The Centers for Disease Control and Prevention (CDC) recommended last week that Americans should choose to receive one of the two mRNA-based Covid-19 vaccines over Johnson & Johnson's single-dose shot, due to concerns about blood-clotting side effects. A panel of advisors to the CDC says that Moderna and Pfizer-BioNTech vaccines should now be the preferred choice for most adults.
“Today’s updated recommendation emphasizes CDC’s commitment to provide real-time scientific information to the American public. I continue to encourage all Americans to get vaccinated and boosted,” CDC director Rochelle Walensky said in a statement.
While both men and women reported the clotting side effect, the highest reporting rates were women in their 30s and 40s. The agency’s vaccine panel voted unanimously on December 16 to change its official recommendations.
Before making their decision, the CDC's Advisory Committee on Immunization Practices reviewed the latest data about a rare blood clotting syndrome called thrombosis with thrombocytopenia, which has been linked to the Johnson & Johnson’s Covid-19 vaccine. Since the J&J vaccine became available in 2020, around 16 million Americans have gotten the jab, according to CNN’s Maggie Fox. A total of 54 J&J recipients have been hospitalized, and nine people have died—seven women and two men. Though there are only a handful of cases of blood clotting for every million people vaccinated, the panel concluded the risk was too high.
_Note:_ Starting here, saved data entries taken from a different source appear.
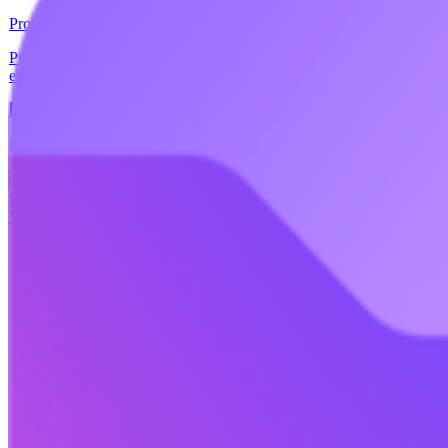
Proton
Proton Drive is a secure cloud storage service that allows users to stor
editing. Proton Drive is based in Switzerland and is protected by Eur
🏢
EU-hosted
🇪🇺
EU-Based
📖
Open Source
+
5
more
Replaces
+
1
more
🇺🇸
OneDrive
🇺🇸
Box
🇺🇸
Dropbox
🇺🇸
Google Drive
freemium
View details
Symptoms of blood clotting symptoms usually show up around nine days after vaccination, and most patients were hospitalized about five days later, reports Hannah Seo for Popular Science. After two weeks, people who received the J&J Covid-19 shot were unlikely to develop blood clots.
Members of the panel also noted that J&J's vaccine is less effective in preventing Covid-19 than the other two authorized vaccines. Because the vaccine is a single dose that can be stored at higher temperatures than the mRNA vaccines, it has been praised for its usefulness in high-risk and hard-to-reach populations, reports Michael Erman for Reuters.
There are still cases when the Johnson & Johnson vaccine may still be preferable. Young men at risk for the rare heart condition myocarditis, which has been linked to mRNA vaccines, might still opt for the J&J jab.
In a statement Thursday, the CDC said that mRNA vaccine supply was abundant and “given the current state of the pandemic both here and around the world....receiving any vaccine is better than being unvaccinated.” The agency added that the Johnson & Johnson shot will still be available to anyone who is “unable or unwilling to receive an mRNA vaccine.”